◆ **What you will do**
Omit every picture and write out the rest of the records exactly.

┌──

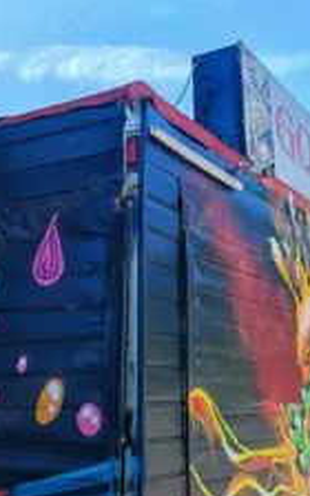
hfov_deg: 25.2
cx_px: 111
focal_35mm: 51
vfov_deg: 39.6
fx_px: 689
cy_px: 261
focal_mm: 6.83
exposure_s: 1/160
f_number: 2
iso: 50
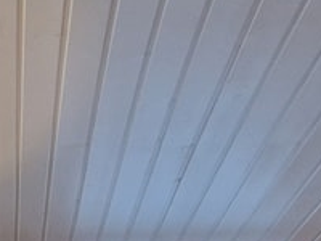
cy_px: 524
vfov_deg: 14.5
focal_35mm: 78
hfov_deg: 24.0
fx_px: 723
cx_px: 8
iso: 400
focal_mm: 2.2
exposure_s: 1/33
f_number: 2.2
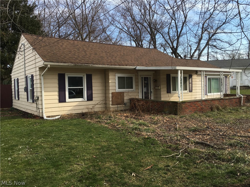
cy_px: 94
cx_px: 125
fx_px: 209
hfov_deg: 61.7
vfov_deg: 48.2
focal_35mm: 29
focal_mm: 4.15
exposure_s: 1/680
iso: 25
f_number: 2.2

└──

◆ **Task result**
hfov_deg: 25.2
cx_px: 111
focal_35mm: 51
vfov_deg: 39.6
fx_px: 689
cy_px: 261
focal_mm: 6.83
exposure_s: 1/160
f_number: 2
iso: 50
cy_px: 524
vfov_deg: 14.5
focal_35mm: 78
hfov_deg: 24.0
fx_px: 723
cx_px: 8
iso: 400
focal_mm: 2.2
exposure_s: 1/33
f_number: 2.2
cy_px: 94
cx_px: 125
fx_px: 209
hfov_deg: 61.7
vfov_deg: 48.2
focal_35mm: 29
focal_mm: 4.15
exposure_s: 1/680
iso: 25
f_number: 2.2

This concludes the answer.